Chose impensable aujourd'hui, Mme Côté le laissait insérer les tiroirs dans la machine et ranger ceux qui avaient déjà été utilisés dans les classeurs. «Je sens encore l'odeur de l'encre et celle du métal chaud qui emplissaient non seulement cette salle, mais aussi tous les locaux du Devoir. Je vois encore les doigts tachés d'encre de Kim Côté et j'entends encore le vacarme des machines. Je n'étais pas peu fier de mettre la main à la pâte et de participer un peu à la fabrication du "meilleur de tous les journaux", comme me l'avait appris mon père.»

Fier, mais aussi heureux d'avoir pu rencontrer le rédacteur en chef de l'époque, André Laurendeau. «Une fois, mon père m'a amené le voir dans son bureau.
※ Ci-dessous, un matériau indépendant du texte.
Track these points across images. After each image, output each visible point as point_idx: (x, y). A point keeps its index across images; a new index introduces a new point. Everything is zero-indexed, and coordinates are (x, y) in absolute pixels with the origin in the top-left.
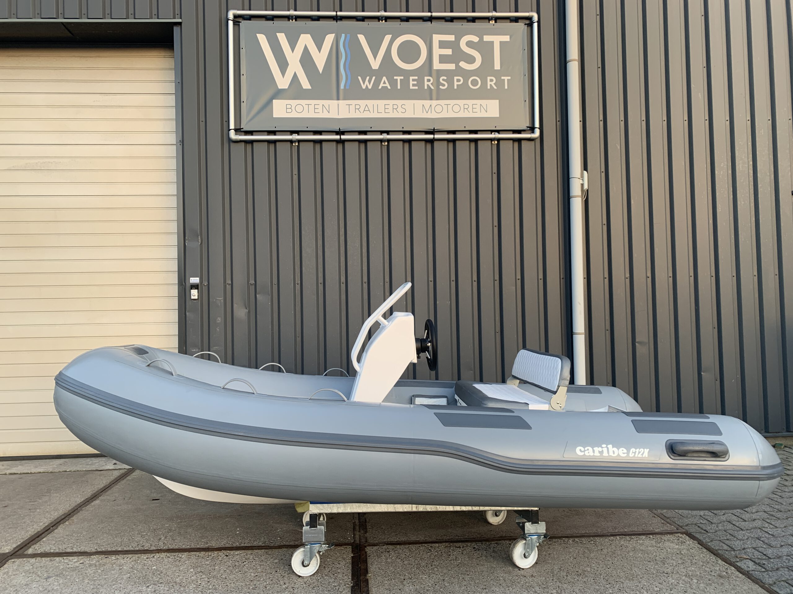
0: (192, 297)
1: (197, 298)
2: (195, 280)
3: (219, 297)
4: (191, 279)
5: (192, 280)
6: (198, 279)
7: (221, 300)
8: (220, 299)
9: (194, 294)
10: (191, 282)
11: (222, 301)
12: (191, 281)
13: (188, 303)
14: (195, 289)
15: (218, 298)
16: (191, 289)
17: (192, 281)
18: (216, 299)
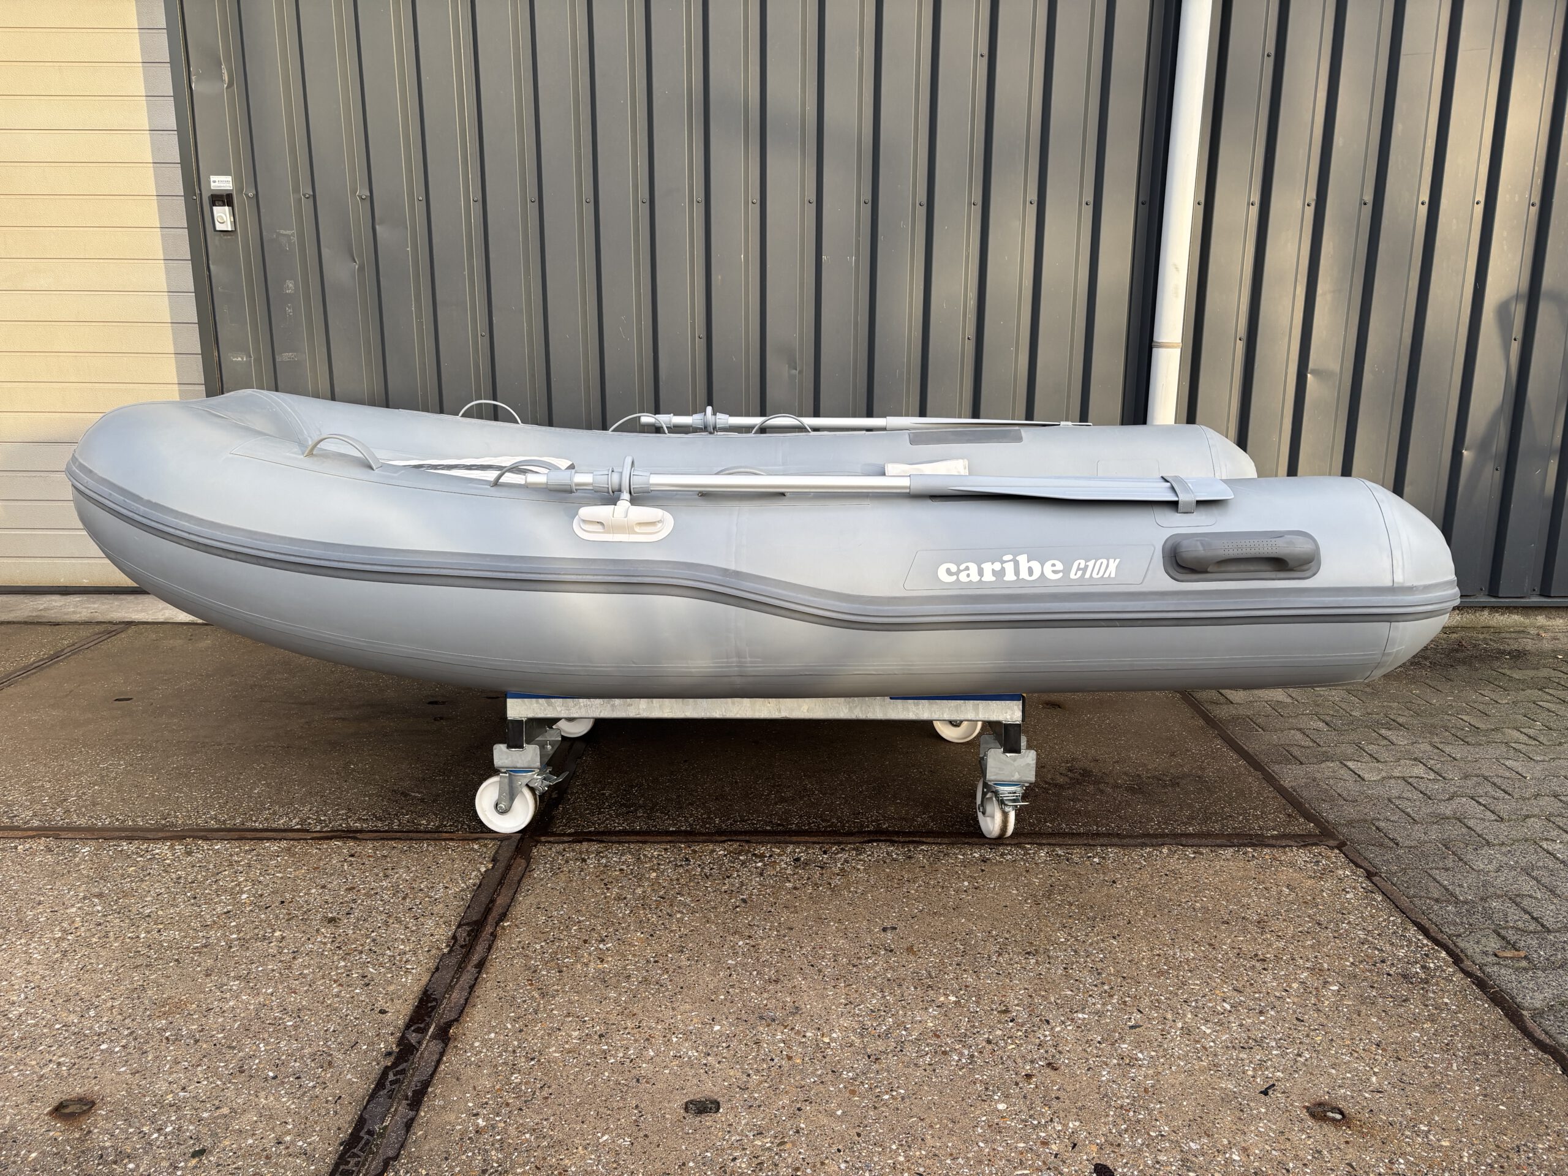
0: (219, 227)
1: (230, 229)
2: (222, 183)
3: (285, 230)
4: (213, 178)
5: (214, 182)
6: (230, 179)
7: (288, 236)
8: (289, 232)
9: (223, 217)
10: (214, 186)
11: (295, 239)
12: (212, 184)
13: (212, 242)
14: (224, 205)
15: (282, 232)
16: (214, 205)
17: (217, 184)
18: (279, 234)
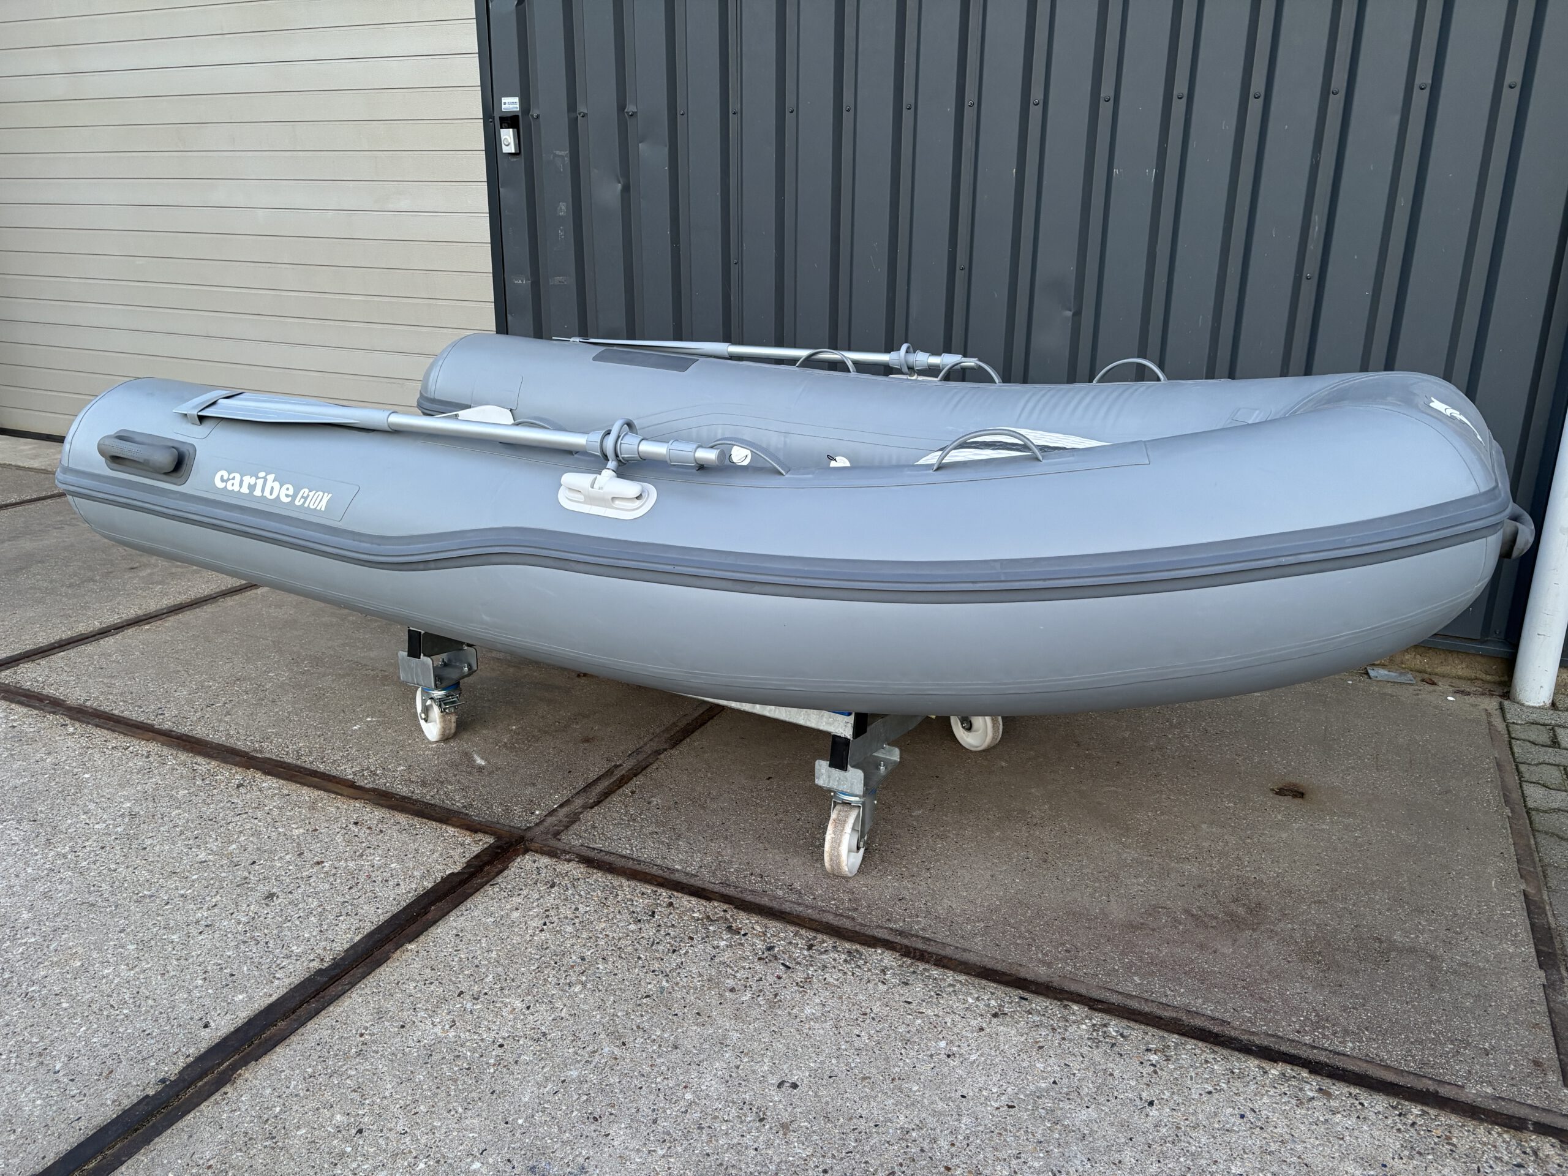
0: (506, 149)
1: (513, 151)
2: (510, 104)
3: (560, 151)
4: (504, 100)
5: (505, 103)
6: (516, 100)
7: (564, 157)
8: (562, 153)
10: (504, 108)
13: (503, 164)
14: (509, 128)
15: (558, 152)
16: (502, 128)
17: (507, 106)
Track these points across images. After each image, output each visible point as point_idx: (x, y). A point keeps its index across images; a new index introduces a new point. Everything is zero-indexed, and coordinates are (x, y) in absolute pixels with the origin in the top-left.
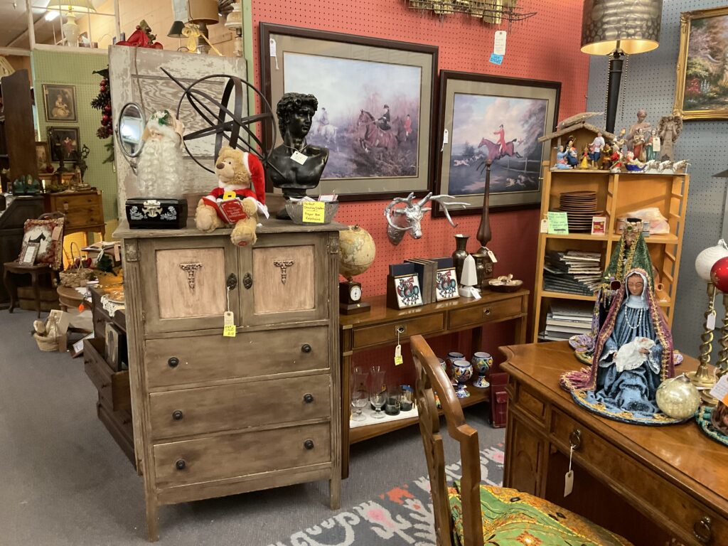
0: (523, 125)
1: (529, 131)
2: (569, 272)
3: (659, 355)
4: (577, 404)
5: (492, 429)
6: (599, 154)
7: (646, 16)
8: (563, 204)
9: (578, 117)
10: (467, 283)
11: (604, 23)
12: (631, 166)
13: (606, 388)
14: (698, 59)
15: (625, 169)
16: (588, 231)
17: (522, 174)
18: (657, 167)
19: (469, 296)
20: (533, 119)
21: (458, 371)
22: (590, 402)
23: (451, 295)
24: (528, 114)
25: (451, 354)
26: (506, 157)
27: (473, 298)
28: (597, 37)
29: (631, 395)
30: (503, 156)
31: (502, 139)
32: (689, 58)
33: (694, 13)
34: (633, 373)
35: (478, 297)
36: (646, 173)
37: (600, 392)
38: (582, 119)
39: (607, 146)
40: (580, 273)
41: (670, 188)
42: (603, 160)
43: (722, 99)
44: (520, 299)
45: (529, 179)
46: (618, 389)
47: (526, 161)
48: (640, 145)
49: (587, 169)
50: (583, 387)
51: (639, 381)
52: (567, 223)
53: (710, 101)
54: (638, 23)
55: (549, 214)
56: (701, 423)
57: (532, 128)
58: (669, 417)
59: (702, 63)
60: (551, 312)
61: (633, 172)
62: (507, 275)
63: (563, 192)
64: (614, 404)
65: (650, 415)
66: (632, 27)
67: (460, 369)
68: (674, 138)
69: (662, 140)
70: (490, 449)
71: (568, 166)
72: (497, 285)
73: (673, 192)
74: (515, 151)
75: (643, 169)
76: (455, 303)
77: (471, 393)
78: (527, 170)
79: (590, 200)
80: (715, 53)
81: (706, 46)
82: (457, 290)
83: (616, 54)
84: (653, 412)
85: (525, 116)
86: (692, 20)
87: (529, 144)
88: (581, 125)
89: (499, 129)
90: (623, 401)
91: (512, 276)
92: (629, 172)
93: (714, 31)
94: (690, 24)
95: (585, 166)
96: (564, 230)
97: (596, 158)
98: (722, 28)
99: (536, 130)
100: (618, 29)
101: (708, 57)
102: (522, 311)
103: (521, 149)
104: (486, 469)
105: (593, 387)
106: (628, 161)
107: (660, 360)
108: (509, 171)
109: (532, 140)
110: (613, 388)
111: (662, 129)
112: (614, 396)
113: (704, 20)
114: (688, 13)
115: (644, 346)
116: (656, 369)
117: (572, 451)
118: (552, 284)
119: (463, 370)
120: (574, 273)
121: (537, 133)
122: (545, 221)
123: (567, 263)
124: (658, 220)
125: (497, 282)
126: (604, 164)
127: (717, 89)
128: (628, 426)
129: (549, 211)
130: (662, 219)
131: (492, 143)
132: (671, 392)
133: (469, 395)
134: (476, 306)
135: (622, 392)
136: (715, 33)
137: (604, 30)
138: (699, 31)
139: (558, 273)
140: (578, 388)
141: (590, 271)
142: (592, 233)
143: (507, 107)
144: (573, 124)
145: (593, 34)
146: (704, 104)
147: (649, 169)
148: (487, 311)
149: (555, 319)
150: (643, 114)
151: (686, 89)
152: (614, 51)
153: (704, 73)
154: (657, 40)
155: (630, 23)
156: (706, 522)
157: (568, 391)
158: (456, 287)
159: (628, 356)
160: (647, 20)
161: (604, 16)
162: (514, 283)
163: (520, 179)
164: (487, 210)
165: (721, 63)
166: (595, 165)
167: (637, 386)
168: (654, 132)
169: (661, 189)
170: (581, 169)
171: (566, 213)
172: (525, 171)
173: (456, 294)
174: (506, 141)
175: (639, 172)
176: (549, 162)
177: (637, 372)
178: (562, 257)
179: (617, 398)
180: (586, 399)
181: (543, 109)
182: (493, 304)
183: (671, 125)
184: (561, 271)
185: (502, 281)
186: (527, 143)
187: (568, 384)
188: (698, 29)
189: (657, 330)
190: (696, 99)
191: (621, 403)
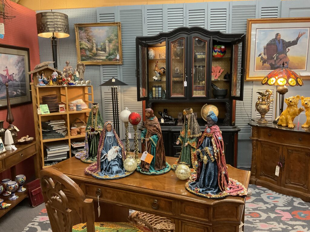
0: (16, 67)
1: (19, 70)
2: (53, 130)
3: (121, 151)
4: (97, 179)
5: (32, 209)
6: (56, 79)
7: (64, 24)
8: (44, 101)
9: (45, 63)
10: (9, 143)
11: (48, 25)
12: (70, 83)
13: (104, 169)
14: (83, 42)
15: (68, 84)
16: (58, 111)
17: (19, 89)
18: (80, 83)
19: (11, 149)
20: (20, 64)
21: (11, 187)
22: (102, 176)
23: (2, 151)
24: (17, 62)
25: (3, 181)
26: (11, 81)
27: (13, 150)
28: (45, 30)
29: (115, 169)
30: (9, 81)
31: (7, 73)
32: (80, 42)
33: (79, 24)
34: (114, 160)
35: (16, 149)
36: (77, 86)
37: (102, 171)
38: (46, 64)
39: (59, 75)
40: (58, 129)
41: (84, 91)
42: (59, 81)
43: (94, 58)
44: (34, 146)
45: (22, 91)
46: (110, 168)
47: (20, 83)
48: (71, 75)
49: (53, 85)
50: (96, 172)
51: (116, 163)
52: (48, 109)
53: (90, 58)
54: (61, 26)
55: (40, 106)
56: (139, 171)
57: (20, 68)
58: (130, 172)
59: (85, 43)
60: (48, 148)
61: (72, 86)
62: (25, 136)
63: (43, 96)
64: (110, 174)
65: (124, 174)
66: (59, 28)
67: (12, 186)
68: (83, 72)
69: (79, 73)
70: (36, 217)
71: (45, 84)
72: (22, 141)
73: (85, 92)
74: (14, 79)
75: (75, 84)
76: (5, 155)
77: (19, 196)
78: (21, 87)
79: (56, 98)
80: (89, 40)
81: (85, 37)
82: (4, 148)
83: (54, 38)
84: (124, 172)
85: (16, 63)
86: (78, 27)
87: (20, 75)
88: (46, 67)
89: (5, 69)
90: (113, 172)
91: (28, 136)
92: (70, 86)
93: (87, 32)
94: (78, 28)
95: (52, 84)
96: (47, 112)
97: (55, 81)
98: (90, 31)
99: (22, 69)
100: (54, 28)
101: (86, 42)
102: (36, 151)
103: (16, 78)
104: (39, 226)
105: (99, 170)
106: (69, 81)
107: (121, 153)
108: (13, 88)
109: (21, 74)
110: (108, 168)
111: (78, 69)
112: (108, 171)
113: (83, 28)
114: (77, 24)
115: (116, 149)
116: (120, 156)
117: (98, 198)
118: (46, 136)
119: (14, 186)
120: (55, 129)
121: (22, 70)
122: (39, 109)
123: (52, 126)
124: (83, 104)
125: (22, 140)
126: (59, 83)
127: (92, 54)
128: (119, 180)
129: (40, 104)
130: (84, 103)
131: (3, 75)
132: (129, 163)
133: (18, 197)
134: (15, 154)
135: (112, 169)
136: (88, 33)
137: (48, 28)
138: (82, 32)
139: (48, 131)
140: (94, 172)
141: (61, 127)
142: (60, 112)
143: (7, 58)
144: (43, 66)
145: (43, 29)
146: (88, 59)
147: (77, 84)
148: (22, 155)
149: (51, 151)
150: (68, 63)
151: (80, 53)
152: (52, 37)
153: (86, 48)
154: (69, 34)
155: (59, 26)
156: (156, 201)
157: (91, 175)
158: (4, 147)
159: (111, 154)
160: (65, 25)
161: (47, 22)
162: (29, 139)
163: (19, 92)
164: (10, 107)
165: (92, 44)
166: (55, 84)
167: (116, 164)
168: (76, 70)
169: (80, 92)
170: (50, 85)
171: (47, 105)
172: (20, 88)
173: (4, 150)
174: (10, 74)
175: (74, 86)
176: (33, 83)
177: (115, 160)
178: (49, 124)
179: (110, 171)
180: (99, 175)
181: (23, 60)
182: (23, 151)
183: (81, 67)
184: (49, 130)
185: (24, 139)
186: (19, 75)
187: (90, 172)
188: (81, 31)
189: (118, 143)
190: (85, 57)
191: (112, 173)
J'étais pas mal impressionné de serrer la main de cet important monsieur qui animait de surcroît une émission de télévision intitulée Pays et merveilles.»

Sacré

Son petit-cousin, Donat C. Noiseux, a également oeuvré au sein de l'équipe du Devoir à titre de chroniqueur agricole à la fin des années 1920, avant de devenir directeur du Bulletin des agriculteurs. Bref, ce quotidien centenaire a toujours fait partie du paysage familial.

Lui-même y est demeuré attaché, en plus de cultiver une passion pour la musique liturgique. Il croit d'ailleurs fermement à la possibilité d'intéresser davantage de gens à cet art relativement méconnu du grand public. C'est en partie pour cela qu'il coorganise chaque année les Journées grégoriennes, à l'église Saint-Viateur-d'Outremont. Il y prend lui-même part à titre de directeur de la Schola Saint Grégoire, un ensemble qui se consacre à l'interprétation non seulement du chant grégorien, mais aussi des répertoires liturgiques qui lui sont apparentés (chants milanais, bénéventain et vieil-hispanique, drames liturgiques, plain-chant, etc.).

Jean-Pierre Noiseux, qui a longtemps joué de la flûte à bec dans diverses formations, poursuit en même temps des recherches sur la restauration du chant grégorien au XIXe siècle.

Mais s'il se passionne depuis des années pour la musique sacrée, Le Devoir n'en a pas moins conservé une part non négligeable à ses yeux. Une parcelle de mythe à préserver et à perpétuer.